§ WHAT THIS EXERCISE ASKS:
a – Which of Tejaswini Sawant's family members does her biography name?
b – Pick up the Tejaswini Sawant biography after its last sentence and continue it.

§ PROVIDED TEXT:
++++++++++++++++++++
Tejaswini Sawant (born 12 September 1980) is an Indian shooter from the Maharashtrian city of Kolhapur. Her father Ravindra Sawant was an officer in the Indian Navy.

Biography
Tejaswini born to father Ravindra and mother Sunita in Kolhapur. She has two younger sisters Anuradha Pitre and Vijaymala Gavali. Her father died in February 2010. She started her practice under the coaching of Jaisingh Kusale in Kolhapur. She is training under her personal coach Kuheli Gangulee.
Tejaswini was also appointed as officer on special duty (OSD) in the sports department. Tejaswini received the Arjuna award on 29 August 2011. Tejasvini Savant got married on 11 Feb 2016 with Well known Social Figure and Builder by profession Sameer Darekar of Pune.

Career
She earned her Tokyo berth after finishing fifth in the qualifications with a score of 1171 in the final of Asian Championship. In 2010 in Munich, Sawant became the world champion in the 50m rifle prone event.

Sawant represented India at the 9th South Asian Sports Federation Games in 2004 in Islamabad where she helped India win gold medal.

2006 Commonwealth Games
She was selected to represent India at the 2006 Commonwealth Games ahead of Asian Games gold medallist Anjali Ved Pathak Bhagwat and world record holder Suma Shirur. In 2006, she won gold medals in Women's 10 m Air Rifle singles and Women's 10 m Air Rifle Pairs (with Avneet Kaur Sidhu) events at the Commonwealth Games at Melbourne.

ISSF World Cup and ISSF World Championships
Sawant won a bronze medal in 50 metre rifle three positions at the 2009 ISSF World Cup in Munich. On 8 August 2010 she became the World Champion in the 50m Rifle Prone event in Munich, Germany. She was the first Indian woman shooter to win a gold medal at the World Championships  with a world-record equalling score in the 50 m Rifle Prone event.
++++++++++++++++++++
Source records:

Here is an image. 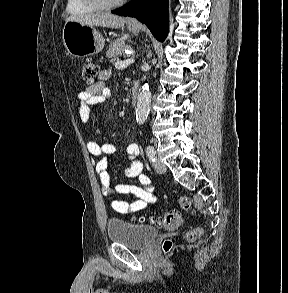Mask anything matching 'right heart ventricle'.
Here are the masks:
<instances>
[{"instance_id":"obj_1","label":"right heart ventricle","mask_w":288,"mask_h":293,"mask_svg":"<svg viewBox=\"0 0 288 293\" xmlns=\"http://www.w3.org/2000/svg\"><path fill=\"white\" fill-rule=\"evenodd\" d=\"M66 8L68 13L74 15L87 14L100 9L87 0H67Z\"/></svg>"}]
</instances>
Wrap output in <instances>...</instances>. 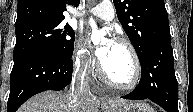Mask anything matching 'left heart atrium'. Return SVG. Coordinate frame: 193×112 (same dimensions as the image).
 Listing matches in <instances>:
<instances>
[{
	"label": "left heart atrium",
	"mask_w": 193,
	"mask_h": 112,
	"mask_svg": "<svg viewBox=\"0 0 193 112\" xmlns=\"http://www.w3.org/2000/svg\"><path fill=\"white\" fill-rule=\"evenodd\" d=\"M111 44H112V41L107 40L102 45L93 48L92 50L93 54L95 55V57L100 63H103V61L106 59Z\"/></svg>",
	"instance_id": "1"
}]
</instances>
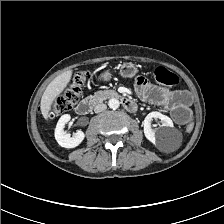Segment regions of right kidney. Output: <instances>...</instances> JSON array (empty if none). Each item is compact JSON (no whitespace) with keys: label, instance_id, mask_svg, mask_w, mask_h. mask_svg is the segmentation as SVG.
I'll use <instances>...</instances> for the list:
<instances>
[{"label":"right kidney","instance_id":"obj_1","mask_svg":"<svg viewBox=\"0 0 224 224\" xmlns=\"http://www.w3.org/2000/svg\"><path fill=\"white\" fill-rule=\"evenodd\" d=\"M70 119L71 116L69 114L62 115L58 120L55 128V139L58 144L64 148H75L85 138V134L81 130H78L76 133H74L72 137L70 133H66L64 131V126L70 121Z\"/></svg>","mask_w":224,"mask_h":224}]
</instances>
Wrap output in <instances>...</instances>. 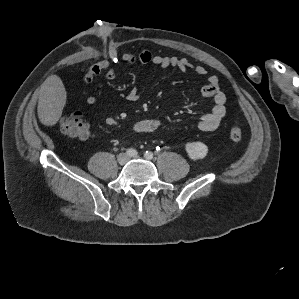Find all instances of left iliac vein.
<instances>
[{
	"label": "left iliac vein",
	"instance_id": "4c4485c4",
	"mask_svg": "<svg viewBox=\"0 0 299 299\" xmlns=\"http://www.w3.org/2000/svg\"><path fill=\"white\" fill-rule=\"evenodd\" d=\"M134 158H136V159H137V158H139V157H138V156H135Z\"/></svg>",
	"mask_w": 299,
	"mask_h": 299
}]
</instances>
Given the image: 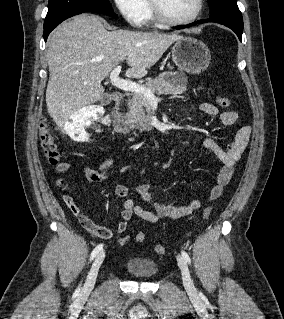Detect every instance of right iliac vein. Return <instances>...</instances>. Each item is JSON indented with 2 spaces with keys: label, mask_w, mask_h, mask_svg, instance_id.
I'll use <instances>...</instances> for the list:
<instances>
[{
  "label": "right iliac vein",
  "mask_w": 284,
  "mask_h": 319,
  "mask_svg": "<svg viewBox=\"0 0 284 319\" xmlns=\"http://www.w3.org/2000/svg\"><path fill=\"white\" fill-rule=\"evenodd\" d=\"M104 258H105L104 251L99 252L98 255L96 256V258L91 266V269L88 273L85 284L83 286L82 292L84 294H89L91 292V290L93 289L95 282H96V278H97L99 269L104 261Z\"/></svg>",
  "instance_id": "obj_1"
}]
</instances>
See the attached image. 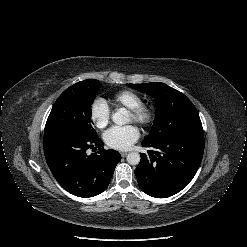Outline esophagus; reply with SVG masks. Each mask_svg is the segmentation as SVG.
<instances>
[{
	"label": "esophagus",
	"mask_w": 247,
	"mask_h": 247,
	"mask_svg": "<svg viewBox=\"0 0 247 247\" xmlns=\"http://www.w3.org/2000/svg\"><path fill=\"white\" fill-rule=\"evenodd\" d=\"M120 154L122 157H126L128 153L127 152H121Z\"/></svg>",
	"instance_id": "obj_1"
}]
</instances>
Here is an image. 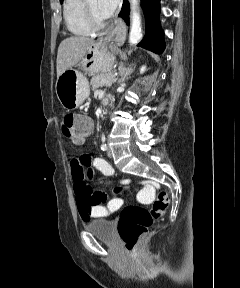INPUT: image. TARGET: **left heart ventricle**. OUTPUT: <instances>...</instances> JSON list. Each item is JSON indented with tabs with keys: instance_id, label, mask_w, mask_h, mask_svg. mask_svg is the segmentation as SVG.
I'll return each mask as SVG.
<instances>
[{
	"instance_id": "obj_1",
	"label": "left heart ventricle",
	"mask_w": 240,
	"mask_h": 288,
	"mask_svg": "<svg viewBox=\"0 0 240 288\" xmlns=\"http://www.w3.org/2000/svg\"><path fill=\"white\" fill-rule=\"evenodd\" d=\"M90 8L92 9L95 17L98 19V20H104L105 18L100 14V12L98 11V8H97V0H87Z\"/></svg>"
}]
</instances>
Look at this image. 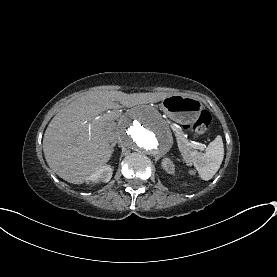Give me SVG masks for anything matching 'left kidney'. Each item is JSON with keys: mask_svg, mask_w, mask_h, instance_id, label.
Returning a JSON list of instances; mask_svg holds the SVG:
<instances>
[{"mask_svg": "<svg viewBox=\"0 0 277 277\" xmlns=\"http://www.w3.org/2000/svg\"><path fill=\"white\" fill-rule=\"evenodd\" d=\"M162 167L168 174H174L175 173V166L171 159L169 158H163L162 160Z\"/></svg>", "mask_w": 277, "mask_h": 277, "instance_id": "left-kidney-1", "label": "left kidney"}]
</instances>
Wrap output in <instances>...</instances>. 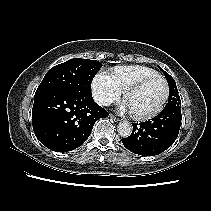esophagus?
<instances>
[{
	"mask_svg": "<svg viewBox=\"0 0 211 211\" xmlns=\"http://www.w3.org/2000/svg\"><path fill=\"white\" fill-rule=\"evenodd\" d=\"M110 118H111L112 120H114L115 122L121 121L118 117L114 116L113 114H110Z\"/></svg>",
	"mask_w": 211,
	"mask_h": 211,
	"instance_id": "esophagus-1",
	"label": "esophagus"
}]
</instances>
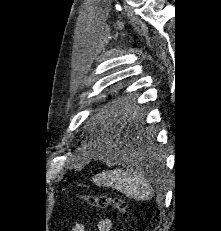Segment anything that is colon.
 I'll use <instances>...</instances> for the list:
<instances>
[{
	"instance_id": "1",
	"label": "colon",
	"mask_w": 221,
	"mask_h": 231,
	"mask_svg": "<svg viewBox=\"0 0 221 231\" xmlns=\"http://www.w3.org/2000/svg\"><path fill=\"white\" fill-rule=\"evenodd\" d=\"M82 199L90 206L106 209L114 207L120 214L124 215L127 212V203L119 197H112L108 195H83Z\"/></svg>"
}]
</instances>
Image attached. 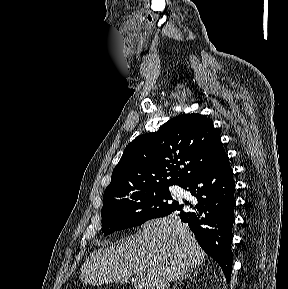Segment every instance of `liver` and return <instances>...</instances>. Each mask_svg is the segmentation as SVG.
++++++++++++++++++++
§ SOLVED PROBLEMS:
a – Her father Ravindra Sawant, her mother Sunita, her younger sisters Anuradha Pitre and Vijaymala Gavali, and her husband Sameer Darekar.

b –
2010 Commonwealth Games
In the 2010 Commonwealth Games held in Delhi, Sawant won silver in Women's 50 rifle prone singles and bronze in Women's 50 m rifle prone pairs (along with Meena Kumari). She also won silver in Women's 50 m rifle 3 positions event (along with Lajjakumari Goswami) in this competition.

2018 Commonwealth Games
On 12 April 2018, Tejaswini won Silver at Women's 50m Rifle Prone Finals with a cumulative score of 618.9.

On 13 April 2018, Tejaswini won gold at the Women's 50m Rifle 3 Position Finals. She set a Games Record (GR) with total points of 457.9.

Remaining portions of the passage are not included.